**** Leestekst ****
Als een van de redenen hiervoor heeft bureau jeugdzorg ter zitting aangegeven dat er een ontwikkelingsachterstand bij [de minderjarige] wordt vermoed, waarnaar onderzoek dient plaats te vinden. Bureau jeugdzorg heeft deze stelling niet nader onderbouwd en slechts aangegeven dat Talent dit zou hebben gesteld. Daartegenover heeft oma ter zitting verklaard dat het goed gaat met [de minderjarige] en het consultatiebureau blijkt niets gezegd te hebben dat in de richting van een ontwikkelingsachterstand wijst. Tevens heeft bureau jeugdzorg desgevraagd geantwoord dat [de minderjarige] vrij goed lijkt mee te komen in de peuterspeelzaal. Als er al sprake zou zijn van een ontwikkelingsachterstand, waarvoor geen onderbouwing is gegeven, dan acht de kinderrechter de door bureau jeugdzorg voor uithuisplaatsing gegeven reden, namelijk dat de ontwikkelingsachterstand ontstaan zou kunnen zijn bij moeder, onvoldoende.
Een andere grond voor verlenging van de uithuisplaatsing die bureau jeugdzorg naar voren heeft gebracht, is de zorg rondom de contacten tussen moeder en vader. Oma heeft hieromtrent eveneens haar zorgen geuit.
De kinderrechter deelt deze zorgen, maar acht dat geen reden om niet aan thuisplaatsing van [de minderjarige] te werken. Om problemen en contactmomenten tussen moeder en vader te voorkomen acht de kinderrechter het noodzakelijk dat voor het contact tussen [de minderjarige] en vader een andere regeling getroffen wordt. Immers, het is wel van belang dat [de minderjarige] contact houdt met haar vader, maar het is ook het belang van [de minderjarige] dat dit contact niet bij moeder thuis plaatsvindt. De slechte communicatie tussen vader en moeder is een risico voor de ontwikkeling van [de minderjarige]. Daarom dient moeder op geen enkel moment nog contact met vader te hebben.
****
Met deze informatie:
1. Vertaal deze zin uit de leestekst in het Engels: "Oma heeft hieromtrent eveneens haar zorgen geuit."
2. Zet de leestekst over de uithuisplaatsing voort, te beginnen na de laatste zin.
**** Aangeleverde gegevens ****
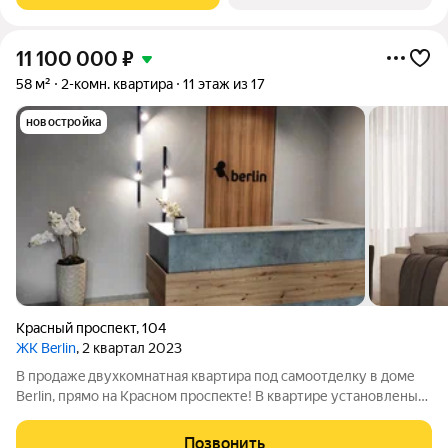
11 100 000
₽
58 м²
2-комн. квартира
11 этаж из 17
новостройка
Красный проспект
,
104
ЖК Berlin
, 2 квартал 2023
В пpодажe двухкомнатная квартира под самоотделку в доме
Веrlin, прямo на Kрaсном пpocпeкте! В квартире установлены
немецкие оконные системы Sсhuсо, американское остекление
Guаrdiаn, приточная вентиляция и многоступенчатая
Позвонить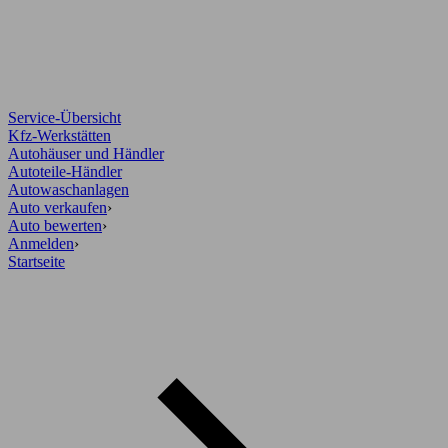
Service-Übersicht
Kfz-Werkstätten
Autohäuser und Händler
Autoteile-Händler
Autowaschanlagen
Auto verkaufen
›
Auto bewerten
›
Anmelden
›
Startseite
****
Antwoorden bij opdrachten:
1. Grandma also voiced her concerns about this.

2.
Gezien hetgeen hiervoor is overwogen ziet de kinderrechter thans onvoldoende gronden om de uithuisplaatsing te handhaven, mede ook gelet op het feit dat moeder zelf hulp heeft ingeschakeld, een opvoedcursus heeft gevolgd en openstaat voor alle mogelijke begeleiding. Een onmiddellijke thuisplaatsing zou niet goed zijn voor [de minderjarige], nu zij al geruime tijd bij oma woont en het contact met moeder is beperkt tot 2½ uur begeleide omgang per week.
Thuisplaatsing dient onder de volgende voorwaarden te worden voorbereid:
1. Er dient een snelle opbouw in de frequentie van contact tussen moeder en [de minderjarige] te komen.
2. Verder dient ingezet te worden op hulp aan moeder in de thuissituatie om haar opvoedkundige vaardigheden verder te ontwikkelen.
3. Tevens dient er in de komende periode een school voor [de minderjarige] gezocht te worden alsmede opvang voor de momenten dat moeder aan het werk is.
4. Verder dienen er goede afspraken gemaakt te worden omtrent het contact tussen oma en [de minderjarige]. Moeder en oma zouden elkaar moeten ondersteunen en zij zouden samen met bureau jeugdzorg constructief moeten werken aan het verbeteren van de onderlinge communicatie.
Om dit alles te bewerkstellingen zal de kinderrechter de machtiging uithuisplaatsing van [de minderjarige] bij pleegouder(s) verlengen voor de duur van twee maanden en het verzoek voor het overige afwijzen. De kinderrechter acht deze periode voldoende om tot definitieve thuisplaatsing van [de minderjarige] te komen.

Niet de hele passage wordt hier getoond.